SUPPLIED INFORMATION:

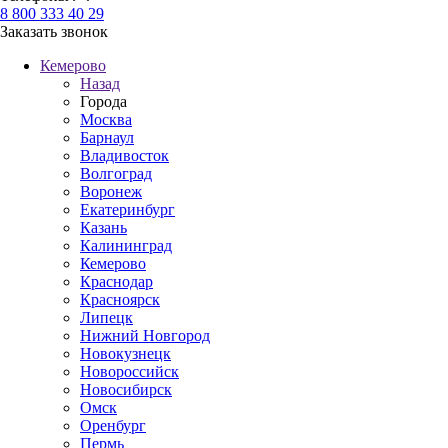
8 800 333 40 29
Заказать звонок
Кемерово
Назад
Города
Москва
Барнаул
Владивосток
Волгоград
Воронеж
Екатеринбург
Казань
Калининград
Кемерово
Краснодар
Красноярск
Липецк
Нижний Новгород
Новокузнецк
Новороссийск
Новосибирск
Омск
Оренбург
Пермь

ASSIGNMENT:
Exactly as written, reproduce all of the entries while dropping the pictures.

RESPONSE FOR THIS EXERCISE:
8 800 333 40 29
Заказать звонок
Кемерово
Назад
Города
Москва
Барнаул
Владивосток
Волгоград
Воронеж
Екатеринбург
Казань
Калининград
Кемерово
Краснодар
Красноярск
Липецк
Нижний Новгород
Новокузнецк
Новороссийск
Новосибирск
Омск
Оренбург
Пермь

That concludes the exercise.